Set problem — Convert the text lines of all the items into a JSON list of strings with one string per line. Skip blank lines and leave the pictures out.

··· Dataset records ···

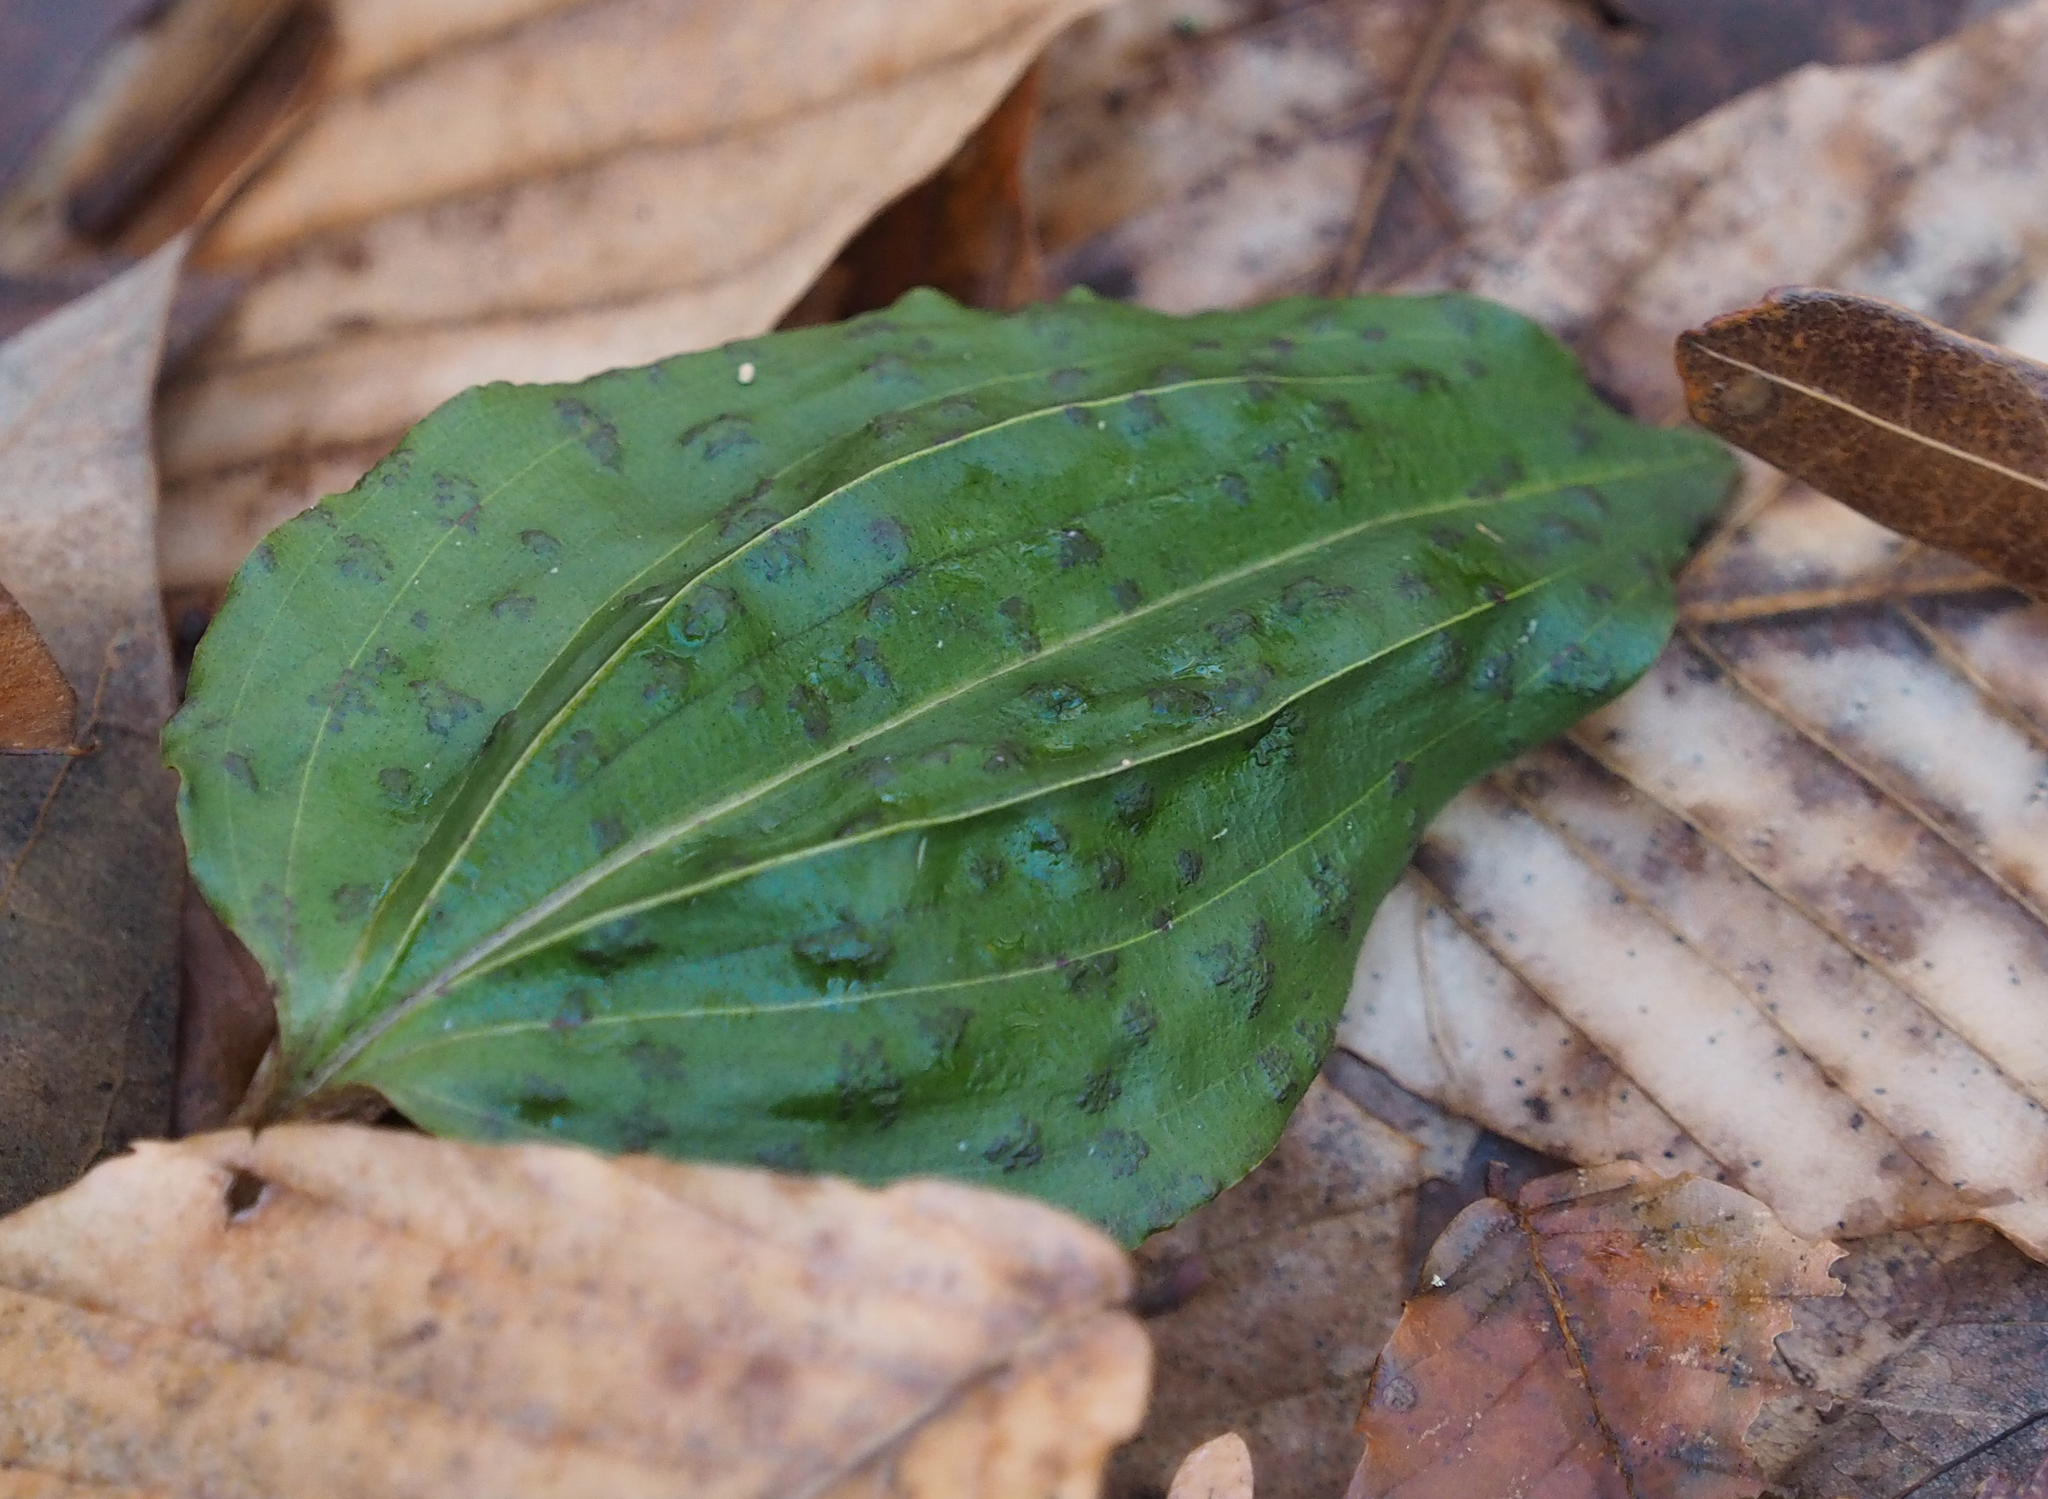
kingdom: Plantae
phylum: Tracheophyta
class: Liliopsida
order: Asparagales
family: Orchidaceae
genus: Tipularia
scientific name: Tipularia discolor
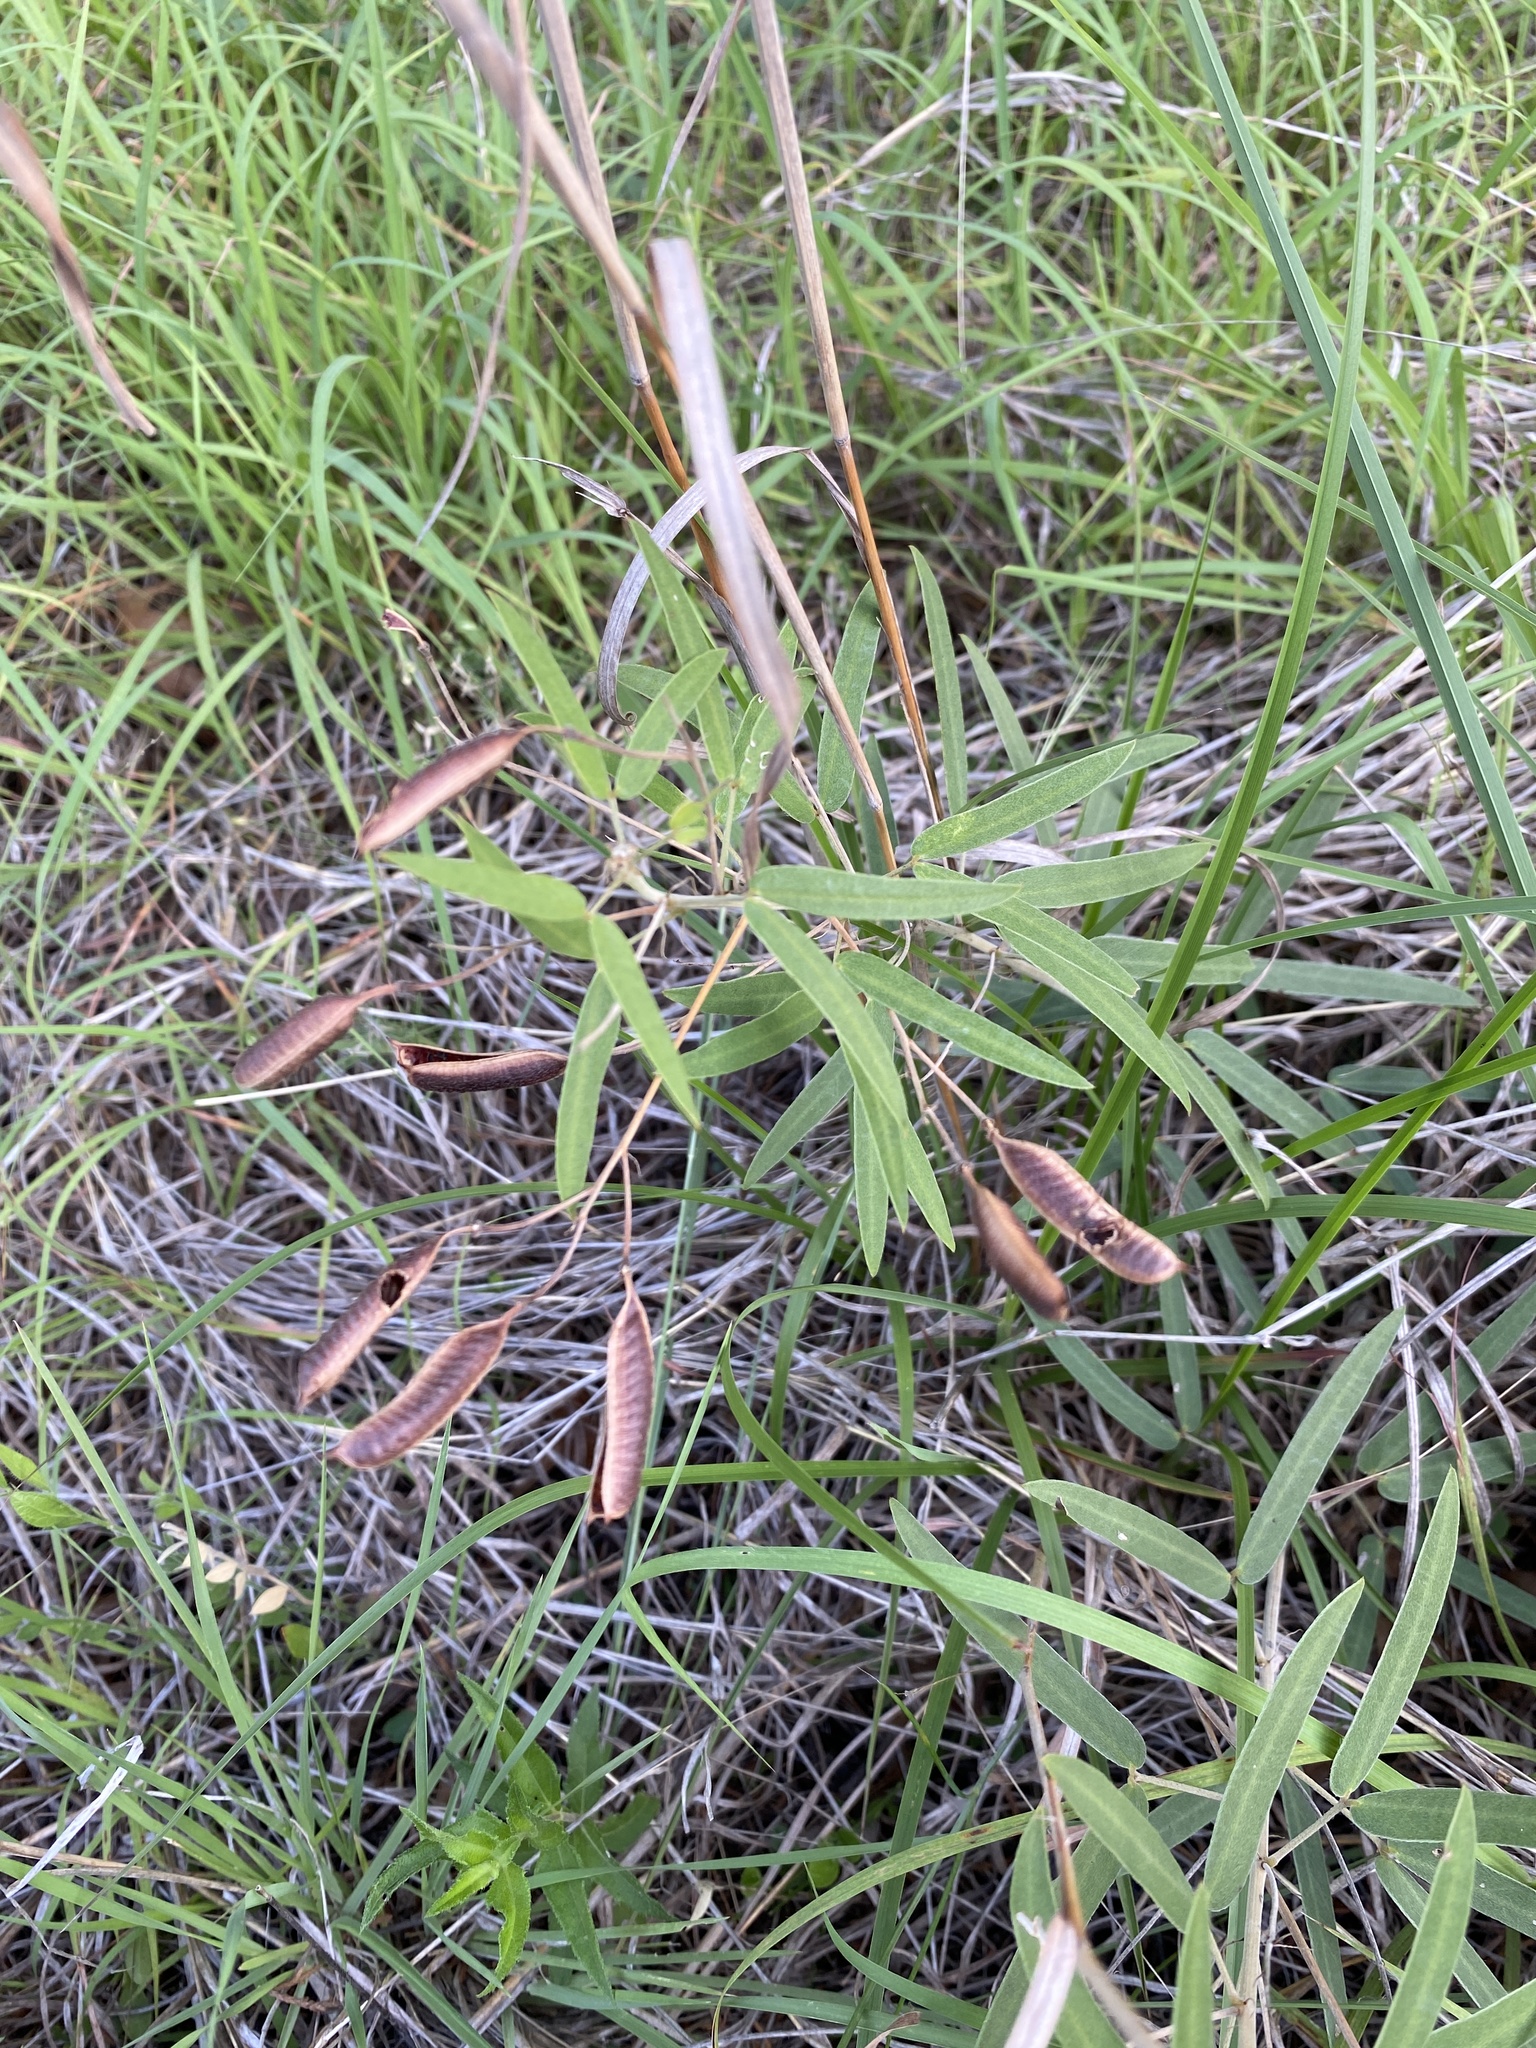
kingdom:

···

Task response —
[
  "kingdom: Plantae",
  "phylum: Tracheophyta",
  "class: Liliopsida",
  "order: Asparagales",
  "family: Orchidaceae",
  "genus: Tipularia",
  "scientific name: Tipularia discolor",
  "kingdom:"
]